2024年2月25日(日)

チャイナ・ウォッチャーの視点

2022年4月17日

 すでにバブル経済が破裂してはいたが、世界第2位の経済大国としての影響力を維持していたわけだから、メコン流域への援助など、当時の日本の財政規模からいえば小さかったに違いない。いわば、ドブに捨てたところで惜しくない、といったところだったろう。

 一方、香港返還を目前に控えていた中国は経済成長路線に密やかな自信を秘め、「ノーと言える中国」などという論調が起こり始めていたものの、依然として経済的には日本の後塵を拝していた。

 そして現在である。世界経済に占める日中両国の立場は逆転し、メコン流域に投入された「円」が稔らせたであろう果実の多くは中国にもぎ取られ、極論するなら雲南省を突破口とする彼らの〝熱帯への進軍〟の地ならしを果たしたに過ぎなかった。それでもなお、「メコンにおける南部回廊の建設など、アジアにおける連結性を高めんとして日本が続けてきた努力と貢献は、いまや、そのみのりを得る時期を迎えています」と〝自画自賛〟を繰り返そうとでも言うのか。
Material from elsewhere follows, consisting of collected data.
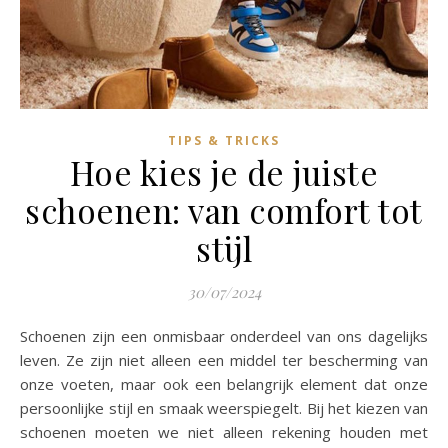
TIPS & TRICKS
Hoe kies je de juiste
schoenen: van comfort tot
stijl
30/07/2024
Schoenen zijn een onmisbaar onderdeel van ons dagelijks
leven. Ze zijn niet alleen een middel ter bescherming van
onze voeten, maar ook een belangrijk element dat onze
persoonlijke stijl en smaak weerspiegelt. Bij het kiezen van
schoenen moeten we niet alleen rekening houden met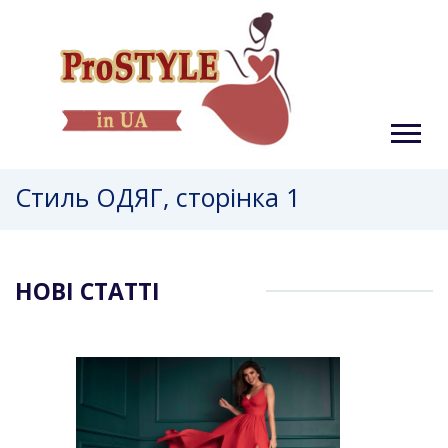
Стиль ОДЯГ, сторінка 1
НОВІ СТАТТІ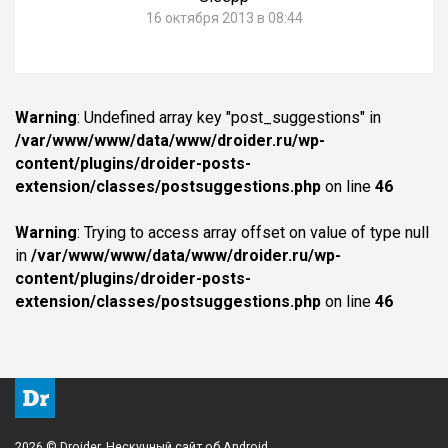
16 октября 2013 в 08:44
Warning
: Undefined array key "post_suggestions" in
/var/www/www/data/www/droider.ru/wp-
content/plugins/droider-posts-
extension/classes/postsuggestions.php
on line
46
Warning
: Trying to access array offset on value of type null
in
/var/www/www/data/www/droider.ru/wp-
content/plugins/droider-posts-
extension/classes/postsuggestions.php
on line
46
2026 © Droider. Нескучный сайт об Android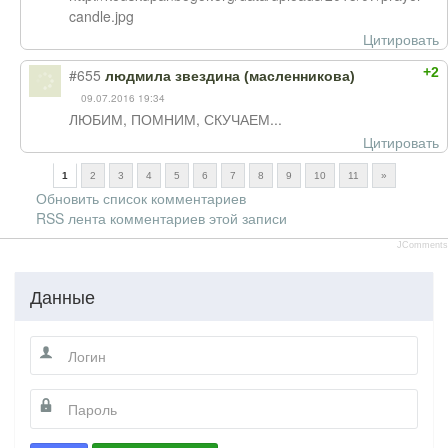
candle.jpg
Цитировать
+2
#655
людмила звездина (масленникова)
09.07.2016 19:34
ЛЮБИМ, ПОМНИМ, СКУЧАЕМ...
Цитировать
1
2
3
4
5
6
7
8
9
10
11
»
Обновить список комментариев
RSS лента комментариев этой записи
JComments
Данные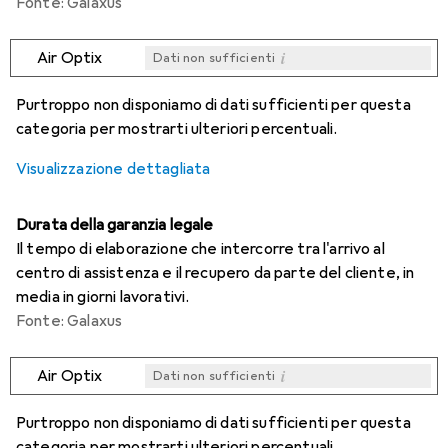
Fonte: Galaxus
i
Air Optix
Dati non sufficienti
i
i
i
i
Dati non sufficienti
Dati non sufficienti
Dati non sufficienti
Dati non sufficienti
Purtroppo non disponiamo di dati sufficienti per questa
categoria per mostrarti ulteriori percentuali.
Visualizzazione dettagliata
Durata della garanzia legale
Il tempo di elaborazione che intercorre tra l'arrivo al
centro di assistenza e il recupero da parte del cliente, in
media in giorni lavorativi.
Fonte: Galaxus
i
Air Optix
Dati non sufficienti
i
i
i
i
Dati non sufficienti
Dati non sufficienti
Dati non sufficienti
Dati non sufficienti
Purtroppo non disponiamo di dati sufficienti per questa
categoria per mostrarti ulteriori percentuali.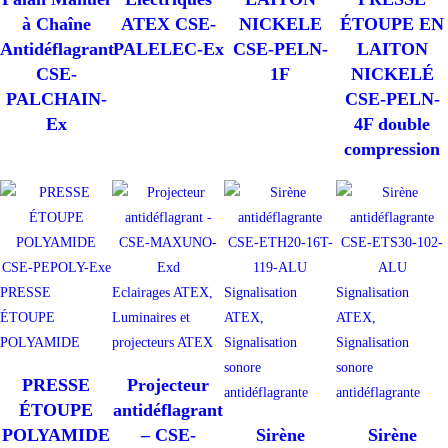
à Chaîne
ATEX CSE-
NICKELE
ÉTOUPE EN
Antidéflagrant
PALELEC-Ex
CSE-PELN-
LAITON
CSE-
1F
NICKELÉ
PALCHAIN-
CSE-PELN-
Ex
4F double
compression
PRESSE
Eclairages ATEX,
Signalisation
Signalisation
ÉTOUPE
Luminaires et
ATEX,
ATEX,
POLYAMIDE
projecteurs ATEX
Signalisation
Signalisation
sonore
sonore
PRESSE
Projecteur
antidéflagrante
antidéflagrante
ÉTOUPE
antidéflagrant
POLYAMIDE
– CSE-
Sirène
Sirène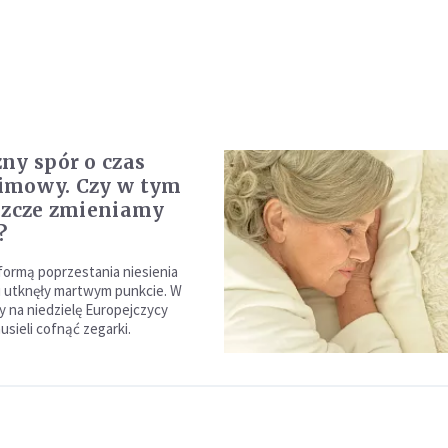
ny spór o czas
 zimowy. Czy w tym
szcze zmieniamy
?
formą poprzestania niesienia
 utknęły martwym punkcie. W
y na niedzielę Europejczycy
sieli cofnąć zegarki.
 民主党政権(2009~12年)が進めたベトナム向けの新幹線売り込み工作にしても、さらには11年のタン・シュエ軍事政権崩壊を機に「アジアに残された最後のフロンティアー」と歓迎し官民共にミャンマー進出に前のめりになったことも、その後の顛末を振り返れば、この地域の現実を直視する努力を怠っていた好例として上げておきたいものだ。

軽視はできない一帯一路

 習近平は第二次安倍政権発足直前の12年11月に中国共産党総書記に、「安倍ドクトリン」が明らかになった直後の13年3月に中華人民共和国国家主席に就任し、文字通り中国のトップに立った。

 その年の9月、訪問先のカザフスタンで「一帯一路」の原型とも言える「シルクロード経済ベルト」構築を呼び掛けた。1年後の14年11月、北京で開かれたアジア太平洋経済協力(APEC)首脳会議において、中国を起点にユーラシア大陸を東西に結ぶ「シルクロード経済ベルト」(「一帯」)と中国沿海部を起点に南シナ海、インド洋、アフリカ東岸を経てヨーロッパまでを海路で繋ぐ「21世紀海上シルクロード」(「一路」)――周辺国を一帯一路で結んだ国際的な社会経済圏建設構想――を打ち上げたのである。

 以来、「援助とは名ばかりで相手国を借金漬けにするだけ」「質の悪い援助の典型」などの批判を浴びながらも、一帯一路は広がり続ける。

 たとえば中国が強い影響力を発揮する港湾施設を南太平洋からヨーロッパへと数えてみると(付図参照)、パラオ、ダーヴィン(オーストラリア)、ブルネイ、チャオピュー(ミャンマー)、チッタゴン(バングラデシュ)、ハンバントタ(スリランカ)、モルディブ、グワダル(パキスタン)、ドゥクム(オマーン)、ジプチ、ハイファ(イスラエル)、ピレウス(ギリシャ)、トリエステ(イタリア)、ハンブルク(ドイツ)であり、これに今年4月初旬にはソロモン諸島が加わった。

中国が掌握した港湾都市を見ると、習近平政権の思惑が垣間見える(筆者作成) 写真を拡大

 これらの都市が抱える港湾施設の全てが中国の狙い通りに機能するとも考えられないが、一帯一路を掲げて以来の短期間で一連の海洋ネットワーク構築を進めた事実を軽視するわけにはいかない。